Exercise requirements -
Copy the data exactly from the line that contains "1. ContextHub permet" through the line that contains "de la page.", keeping both end lines and leaving out everything else.

Entries shown -
--- START ---

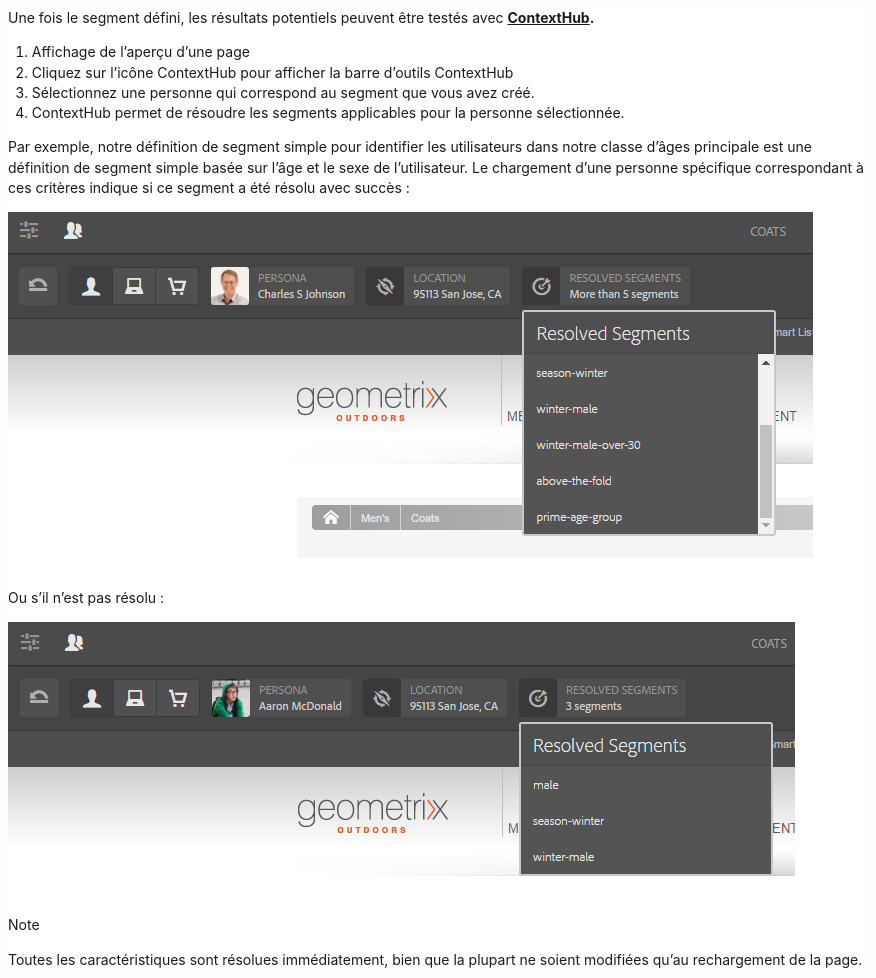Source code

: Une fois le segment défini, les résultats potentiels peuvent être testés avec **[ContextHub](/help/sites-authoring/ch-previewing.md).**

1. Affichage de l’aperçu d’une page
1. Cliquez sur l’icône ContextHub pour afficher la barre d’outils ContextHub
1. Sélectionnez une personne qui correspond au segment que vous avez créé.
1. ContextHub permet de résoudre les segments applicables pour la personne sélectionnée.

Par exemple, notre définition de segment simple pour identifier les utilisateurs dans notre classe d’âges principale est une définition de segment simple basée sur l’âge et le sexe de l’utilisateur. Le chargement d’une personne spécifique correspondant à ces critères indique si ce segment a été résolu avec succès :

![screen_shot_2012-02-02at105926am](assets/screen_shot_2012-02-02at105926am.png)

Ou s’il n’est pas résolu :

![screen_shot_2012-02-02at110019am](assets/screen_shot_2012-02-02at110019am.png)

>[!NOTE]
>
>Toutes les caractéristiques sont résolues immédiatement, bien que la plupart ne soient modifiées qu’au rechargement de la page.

--- END ---
--- START ---

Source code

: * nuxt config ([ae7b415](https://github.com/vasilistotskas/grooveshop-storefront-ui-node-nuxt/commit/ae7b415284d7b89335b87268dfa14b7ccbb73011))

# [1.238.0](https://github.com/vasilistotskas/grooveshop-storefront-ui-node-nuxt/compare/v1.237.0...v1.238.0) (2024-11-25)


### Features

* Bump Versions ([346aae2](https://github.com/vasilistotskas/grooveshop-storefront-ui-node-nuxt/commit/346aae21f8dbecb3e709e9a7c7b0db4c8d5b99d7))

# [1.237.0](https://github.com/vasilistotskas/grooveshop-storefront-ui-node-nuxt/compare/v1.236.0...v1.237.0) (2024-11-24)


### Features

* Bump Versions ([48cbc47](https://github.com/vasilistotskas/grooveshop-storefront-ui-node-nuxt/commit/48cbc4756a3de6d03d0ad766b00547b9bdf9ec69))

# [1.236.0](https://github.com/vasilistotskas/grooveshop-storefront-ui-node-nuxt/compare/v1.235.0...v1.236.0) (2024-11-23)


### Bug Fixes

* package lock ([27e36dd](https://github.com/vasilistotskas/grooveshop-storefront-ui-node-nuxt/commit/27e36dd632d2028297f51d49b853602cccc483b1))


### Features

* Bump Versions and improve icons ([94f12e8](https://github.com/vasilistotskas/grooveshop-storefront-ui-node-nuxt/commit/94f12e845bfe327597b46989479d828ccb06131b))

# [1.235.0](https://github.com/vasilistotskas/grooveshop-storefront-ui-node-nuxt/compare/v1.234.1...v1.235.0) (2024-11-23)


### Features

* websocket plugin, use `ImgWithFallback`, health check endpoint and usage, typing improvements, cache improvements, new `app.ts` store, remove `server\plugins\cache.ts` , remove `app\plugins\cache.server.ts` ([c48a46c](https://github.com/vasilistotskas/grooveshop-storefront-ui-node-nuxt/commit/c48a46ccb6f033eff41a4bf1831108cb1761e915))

--- END ---

Solution to this exercise -
1. ContextHub permet de résoudre les segments applicables pour la personne sélectionnée.

Par exemple, notre définition de segment simple pour identifier les utilisateurs dans notre classe d’âges principale est une définition de segment simple basée sur l’âge et le sexe de l’utilisateur. Le chargement d’une personne spécifique correspondant à ces critères indique si ce segment a été résolu avec succès :

![screen_shot_2012-02-02at105926am](assets/screen_shot_2012-02-02at105926am.png)

Ou s’il n’est pas résolu :

![screen_shot_2012-02-02at110019am](assets/screen_shot_2012-02-02at110019am.png)

>[!NOTE]
>
>Toutes les caractéristiques sont résolues immédiatement, bien que la plupart ne soient modifiées qu’au rechargement de la page.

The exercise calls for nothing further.